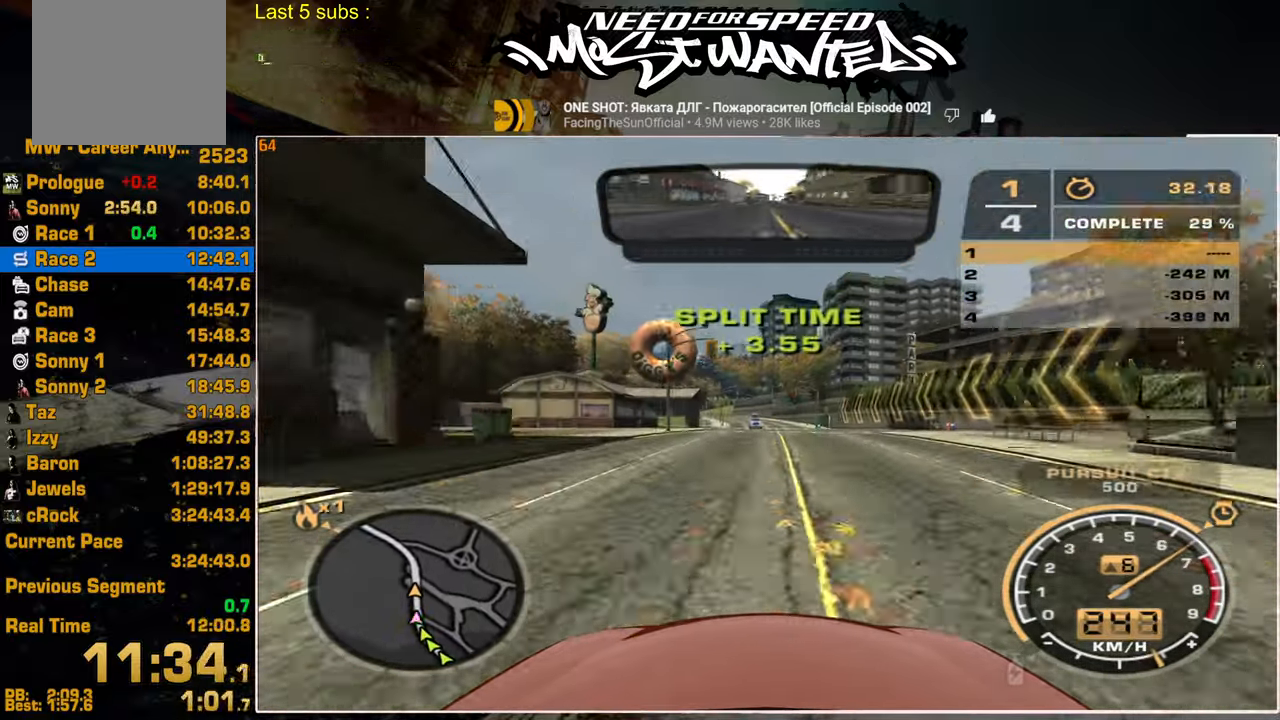
{"buttons": ["R2"], "left_stick": "center", "right_stick": "center", "events": []}
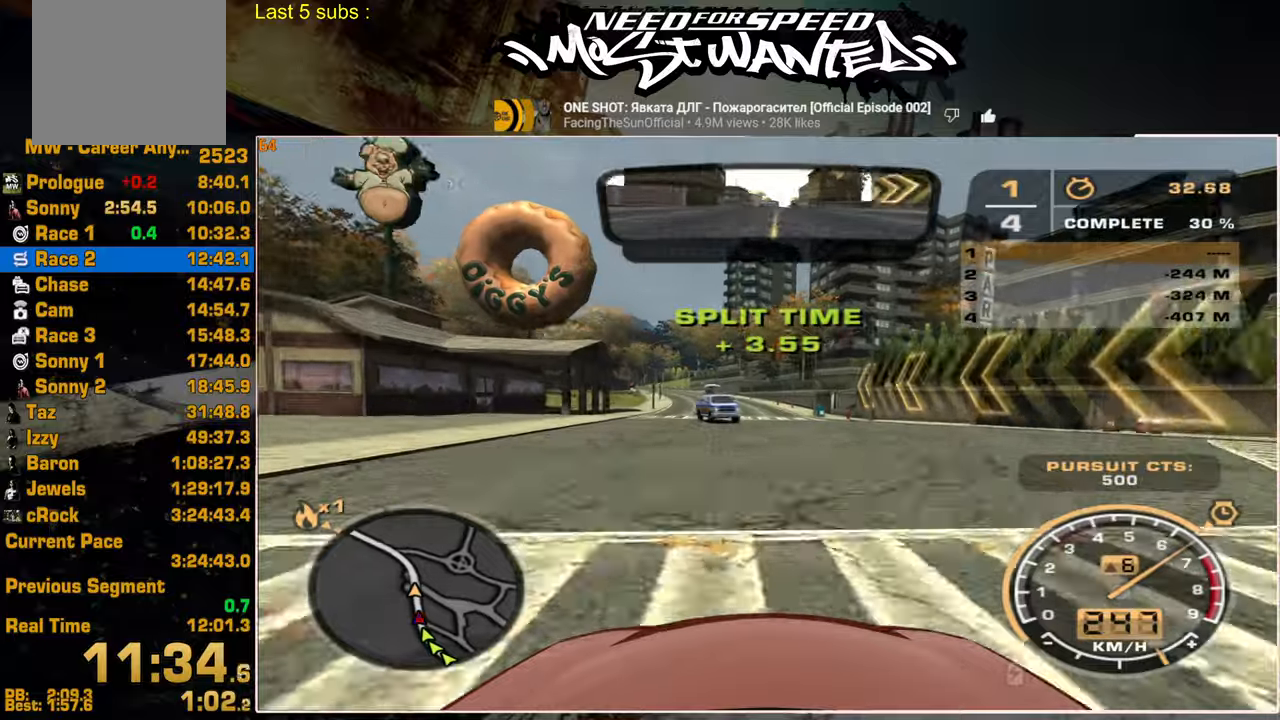
{"buttons": ["R2"], "left_stick": "up-left", "right_stick": "center", "events": [[267, "left_stick", "up-left"]]}
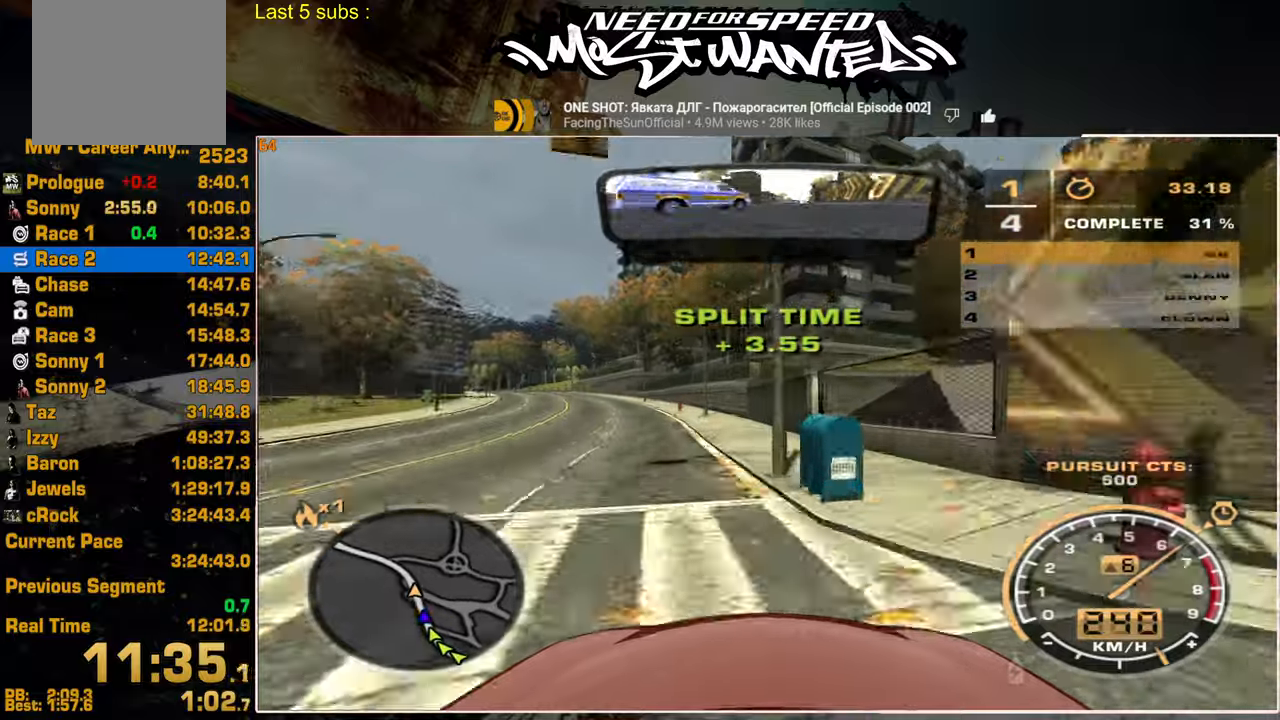
{"buttons": ["R2"], "left_stick": "up-left", "right_stick": "center", "events": []}
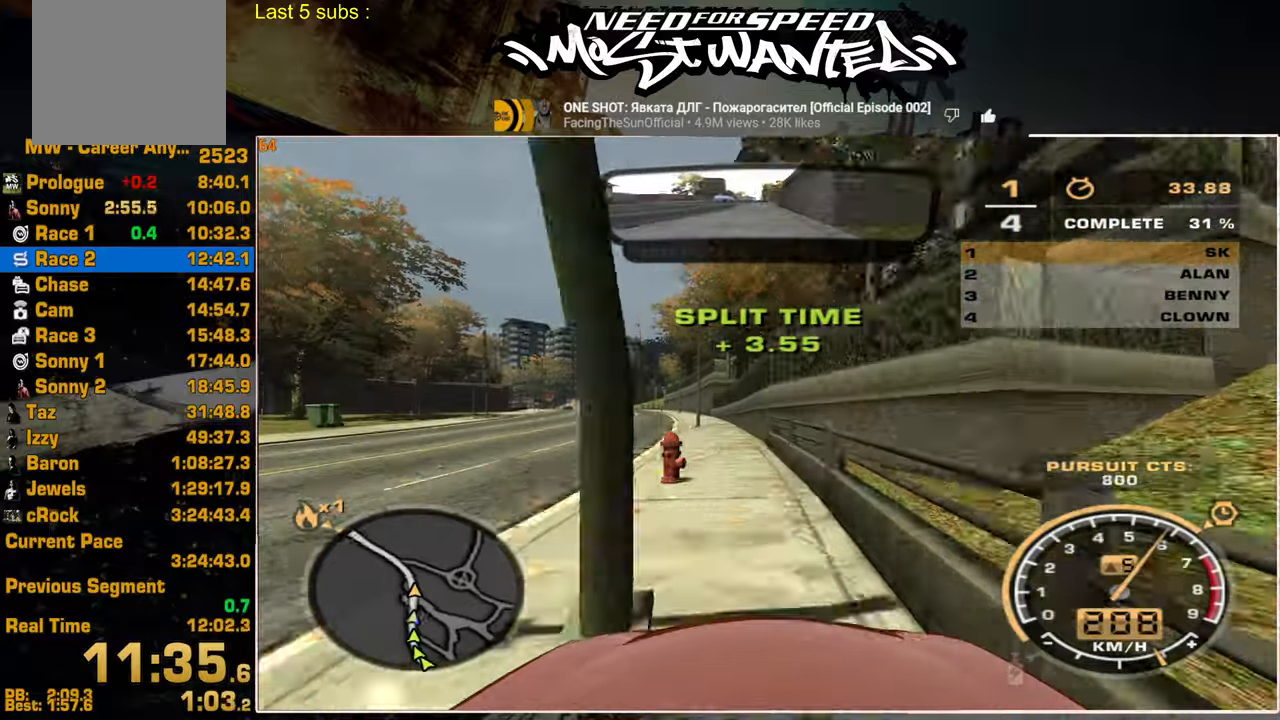
{"buttons": ["R2"], "left_stick": "center", "right_stick": "center", "events": [[167, "left_stick", "center"]]}
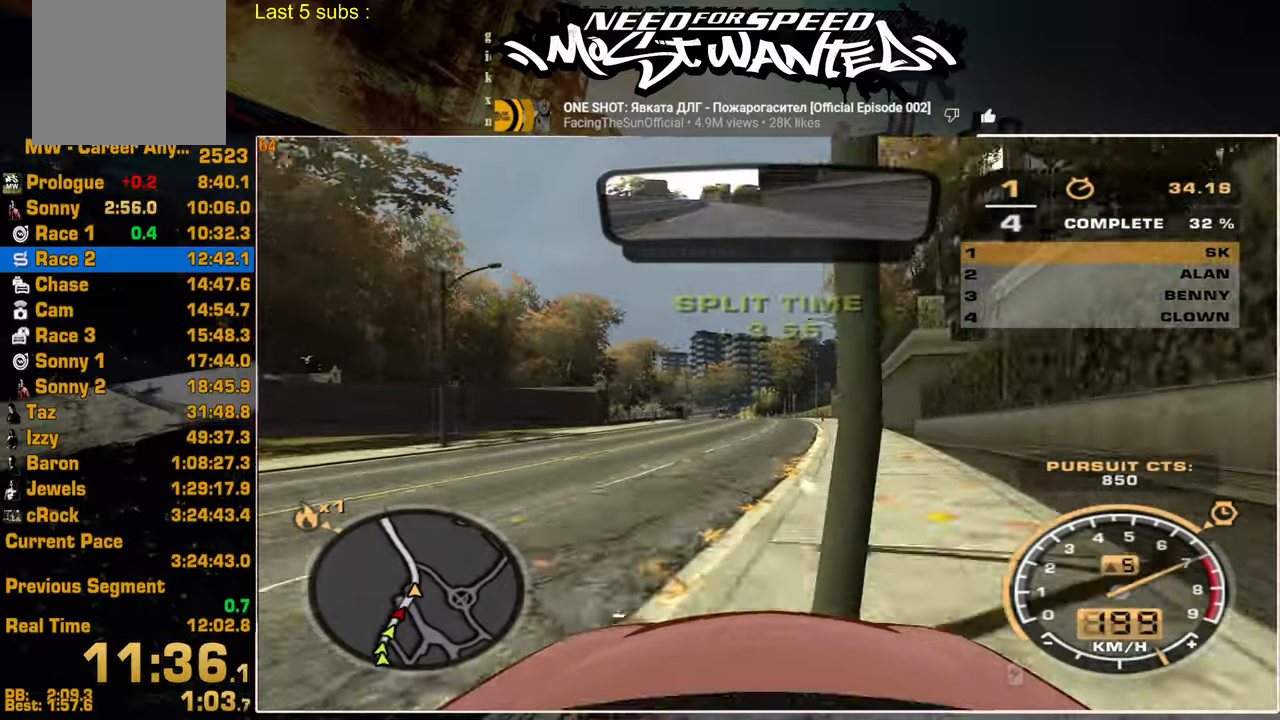
{"buttons": ["R2"], "left_stick": "center", "right_stick": "center", "events": []}
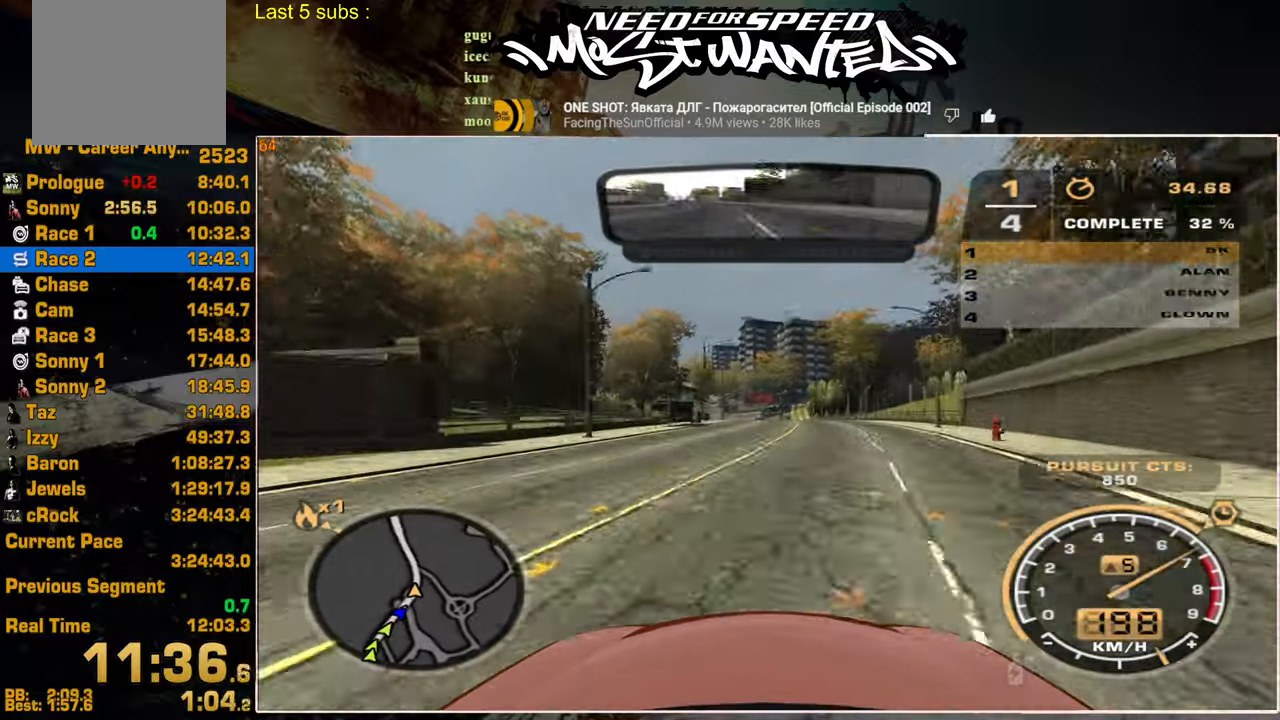
{"buttons": ["SQUARE", "R2"], "left_stick": "center", "right_stick": "center", "events": [[450, "SQUARE", "down"]]}
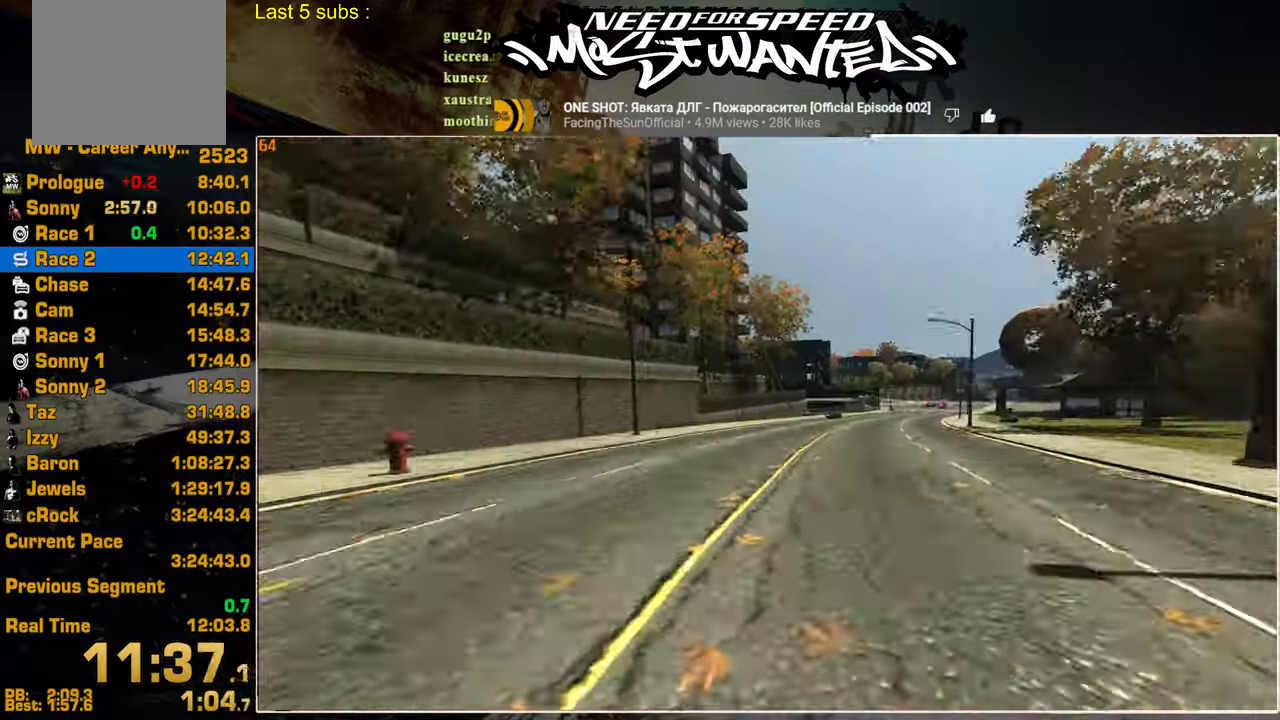
{"buttons": ["R2"], "left_stick": "center", "right_stick": "center", "events": [[150, "SQUARE", "up"]]}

#####

ACTIVITY: For the string "SQUARE", show each line of the entries above where it occurs.

TASK RESULT:
{"buttons": ["SQUARE", "R2"], "left_stick": "center", "right_stick": "center", "events": [[450, "SQUARE", "down"]]}
{"buttons": ["R2"], "left_stick": "center", "right_stick": "center", "events": [[150, "SQUARE", "up"]]}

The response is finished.